EXERCISE REQUIREMENTS -
A) According to the passage on diabetes and infection, which organization calls watching for early warning signs one of the most important preventative measures?
B) List every common bacterial infection named in the passage on diabetes and infection.

SELECTED EXCERPT -
╭──

It's no secret that people who have diabetes are more susceptible to infection than their non-diabetic counterparts. And these infections can come in a variety of forms from styes and boils to foot ulcers and sores. But the good news is, there are ways to lower your risk. One of the most important preventative measures, according to the American Diabetes Association, is watching out for early warning signs of the following infections.

Keep in mind that while preventing infections in their earliest stages is important, you should always consult with your doctor about anything out of the ordinary. Although many infections can be properly remedied by keeping up with proper diabetes medications and guidelines, some require medical treatment. Keeping a close relationship with your doctor and health-care provider is essential to the maintenance of your diabetes.

Bacterial Infections

Common bacterial infections include styes (infections of the eyelid glands), boils (infections of the hair follicles), carbuncles (deep infections of the skin and tissue), and infections around the fingernails. While these infections can affect anyone, those with diabetes are more susceptible.

╰──

[Stored entries]
╭──

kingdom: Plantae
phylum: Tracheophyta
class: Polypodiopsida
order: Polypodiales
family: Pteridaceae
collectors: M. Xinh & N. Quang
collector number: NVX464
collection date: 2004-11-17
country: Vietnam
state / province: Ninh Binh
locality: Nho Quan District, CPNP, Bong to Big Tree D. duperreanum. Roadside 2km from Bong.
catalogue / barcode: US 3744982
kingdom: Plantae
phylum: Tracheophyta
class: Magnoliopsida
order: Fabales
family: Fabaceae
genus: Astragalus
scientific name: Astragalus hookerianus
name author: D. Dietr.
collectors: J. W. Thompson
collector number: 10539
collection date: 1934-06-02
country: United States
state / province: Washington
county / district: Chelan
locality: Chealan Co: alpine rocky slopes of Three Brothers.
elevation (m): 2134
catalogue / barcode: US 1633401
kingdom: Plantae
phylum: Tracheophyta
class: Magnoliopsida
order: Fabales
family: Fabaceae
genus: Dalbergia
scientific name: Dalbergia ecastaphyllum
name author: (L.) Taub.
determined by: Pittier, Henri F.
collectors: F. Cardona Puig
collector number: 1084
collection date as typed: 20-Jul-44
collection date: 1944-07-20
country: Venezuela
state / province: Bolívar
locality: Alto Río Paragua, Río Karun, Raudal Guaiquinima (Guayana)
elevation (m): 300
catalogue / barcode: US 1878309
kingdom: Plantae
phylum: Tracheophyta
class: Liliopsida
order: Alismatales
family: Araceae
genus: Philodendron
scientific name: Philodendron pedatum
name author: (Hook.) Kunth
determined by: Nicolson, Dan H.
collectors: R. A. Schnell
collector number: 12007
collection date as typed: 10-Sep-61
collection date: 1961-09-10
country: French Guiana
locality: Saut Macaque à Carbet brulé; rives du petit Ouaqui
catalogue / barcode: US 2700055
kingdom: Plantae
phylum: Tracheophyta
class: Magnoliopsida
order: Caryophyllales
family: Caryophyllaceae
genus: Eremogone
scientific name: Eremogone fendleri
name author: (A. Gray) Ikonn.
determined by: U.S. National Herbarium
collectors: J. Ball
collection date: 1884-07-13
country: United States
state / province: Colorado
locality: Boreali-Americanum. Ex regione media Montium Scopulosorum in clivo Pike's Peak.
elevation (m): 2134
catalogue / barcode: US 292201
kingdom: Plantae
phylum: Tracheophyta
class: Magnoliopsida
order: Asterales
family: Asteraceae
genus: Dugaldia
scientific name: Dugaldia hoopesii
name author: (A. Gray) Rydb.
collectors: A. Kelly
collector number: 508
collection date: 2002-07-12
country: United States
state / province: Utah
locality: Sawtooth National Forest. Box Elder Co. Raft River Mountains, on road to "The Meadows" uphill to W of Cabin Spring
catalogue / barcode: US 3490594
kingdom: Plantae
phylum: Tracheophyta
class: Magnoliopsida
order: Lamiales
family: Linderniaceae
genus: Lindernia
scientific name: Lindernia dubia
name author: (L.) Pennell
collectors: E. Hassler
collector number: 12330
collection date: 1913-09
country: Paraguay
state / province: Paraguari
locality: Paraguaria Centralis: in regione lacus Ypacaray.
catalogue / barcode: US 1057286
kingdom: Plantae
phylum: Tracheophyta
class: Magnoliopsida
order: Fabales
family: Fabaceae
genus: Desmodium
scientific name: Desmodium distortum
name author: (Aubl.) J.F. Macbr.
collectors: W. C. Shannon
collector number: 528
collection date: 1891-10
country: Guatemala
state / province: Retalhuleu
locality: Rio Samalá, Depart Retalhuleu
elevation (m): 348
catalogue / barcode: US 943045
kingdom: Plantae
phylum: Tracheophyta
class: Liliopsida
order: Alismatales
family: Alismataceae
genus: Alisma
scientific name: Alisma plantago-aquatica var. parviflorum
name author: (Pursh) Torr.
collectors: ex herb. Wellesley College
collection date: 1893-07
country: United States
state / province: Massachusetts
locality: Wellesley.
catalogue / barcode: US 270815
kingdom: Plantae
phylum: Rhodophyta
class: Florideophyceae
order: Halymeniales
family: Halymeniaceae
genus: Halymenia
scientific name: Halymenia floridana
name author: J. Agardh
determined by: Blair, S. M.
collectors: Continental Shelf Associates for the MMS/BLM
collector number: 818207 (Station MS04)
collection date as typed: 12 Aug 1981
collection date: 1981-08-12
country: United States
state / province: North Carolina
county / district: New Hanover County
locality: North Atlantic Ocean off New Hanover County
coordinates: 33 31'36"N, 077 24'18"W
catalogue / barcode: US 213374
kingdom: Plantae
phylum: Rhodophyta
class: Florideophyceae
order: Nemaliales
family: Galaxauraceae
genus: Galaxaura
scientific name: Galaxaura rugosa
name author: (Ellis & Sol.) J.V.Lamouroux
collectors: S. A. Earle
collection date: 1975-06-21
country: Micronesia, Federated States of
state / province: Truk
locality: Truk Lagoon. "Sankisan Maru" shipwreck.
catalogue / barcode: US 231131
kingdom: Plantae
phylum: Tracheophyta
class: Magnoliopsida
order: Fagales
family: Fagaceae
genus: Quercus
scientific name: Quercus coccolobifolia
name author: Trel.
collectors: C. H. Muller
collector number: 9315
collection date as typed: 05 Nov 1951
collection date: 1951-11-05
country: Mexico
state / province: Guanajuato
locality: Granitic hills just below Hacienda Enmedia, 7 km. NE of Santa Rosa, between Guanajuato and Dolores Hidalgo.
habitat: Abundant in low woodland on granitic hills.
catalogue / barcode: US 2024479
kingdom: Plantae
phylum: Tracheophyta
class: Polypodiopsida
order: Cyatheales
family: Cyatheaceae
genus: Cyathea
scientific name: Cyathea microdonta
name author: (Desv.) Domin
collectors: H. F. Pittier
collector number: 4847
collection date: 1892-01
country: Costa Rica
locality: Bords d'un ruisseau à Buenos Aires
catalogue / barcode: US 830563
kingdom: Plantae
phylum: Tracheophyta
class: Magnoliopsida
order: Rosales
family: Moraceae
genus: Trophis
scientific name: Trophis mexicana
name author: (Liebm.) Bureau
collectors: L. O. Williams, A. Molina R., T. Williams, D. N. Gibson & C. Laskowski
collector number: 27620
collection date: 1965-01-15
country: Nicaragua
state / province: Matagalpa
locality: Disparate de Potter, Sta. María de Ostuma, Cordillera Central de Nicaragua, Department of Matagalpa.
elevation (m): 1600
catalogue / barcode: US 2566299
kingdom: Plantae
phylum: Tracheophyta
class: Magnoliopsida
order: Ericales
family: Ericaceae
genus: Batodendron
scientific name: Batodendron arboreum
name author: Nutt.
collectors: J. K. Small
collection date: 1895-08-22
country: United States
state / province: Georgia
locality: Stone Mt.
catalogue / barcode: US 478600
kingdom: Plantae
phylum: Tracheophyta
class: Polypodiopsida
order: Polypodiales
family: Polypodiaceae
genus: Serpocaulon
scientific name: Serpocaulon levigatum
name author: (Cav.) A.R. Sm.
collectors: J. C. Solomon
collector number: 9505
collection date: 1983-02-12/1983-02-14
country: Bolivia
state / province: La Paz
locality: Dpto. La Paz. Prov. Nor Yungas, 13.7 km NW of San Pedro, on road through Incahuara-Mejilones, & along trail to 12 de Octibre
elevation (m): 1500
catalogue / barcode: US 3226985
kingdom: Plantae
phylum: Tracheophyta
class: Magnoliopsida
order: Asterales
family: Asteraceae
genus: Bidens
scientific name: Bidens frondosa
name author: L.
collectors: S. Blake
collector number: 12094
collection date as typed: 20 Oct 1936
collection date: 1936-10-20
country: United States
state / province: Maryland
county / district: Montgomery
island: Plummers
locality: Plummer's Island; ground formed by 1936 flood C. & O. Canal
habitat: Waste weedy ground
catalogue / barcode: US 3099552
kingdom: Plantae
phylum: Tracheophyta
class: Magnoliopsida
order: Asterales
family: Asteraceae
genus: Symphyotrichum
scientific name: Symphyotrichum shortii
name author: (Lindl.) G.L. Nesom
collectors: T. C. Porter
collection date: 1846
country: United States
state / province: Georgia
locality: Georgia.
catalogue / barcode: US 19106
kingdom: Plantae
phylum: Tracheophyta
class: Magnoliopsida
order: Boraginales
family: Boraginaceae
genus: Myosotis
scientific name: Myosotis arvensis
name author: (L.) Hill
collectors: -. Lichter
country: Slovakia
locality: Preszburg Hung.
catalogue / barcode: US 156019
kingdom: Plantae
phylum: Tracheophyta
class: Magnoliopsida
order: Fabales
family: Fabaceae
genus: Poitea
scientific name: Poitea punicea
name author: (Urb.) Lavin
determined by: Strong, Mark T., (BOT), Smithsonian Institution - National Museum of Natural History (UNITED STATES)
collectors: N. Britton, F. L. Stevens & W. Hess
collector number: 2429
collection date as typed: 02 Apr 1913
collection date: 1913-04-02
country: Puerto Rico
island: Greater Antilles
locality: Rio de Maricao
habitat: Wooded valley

╰──

SOLUTIONS TO THE TASKS -
A) The American Diabetes Association.

B)
- Styes (infections of the eyelid glands)
- Boils (infections of the hair follicles)
- Carbuncles (deep infections of the skin and tissue)
- Infections around the fingernails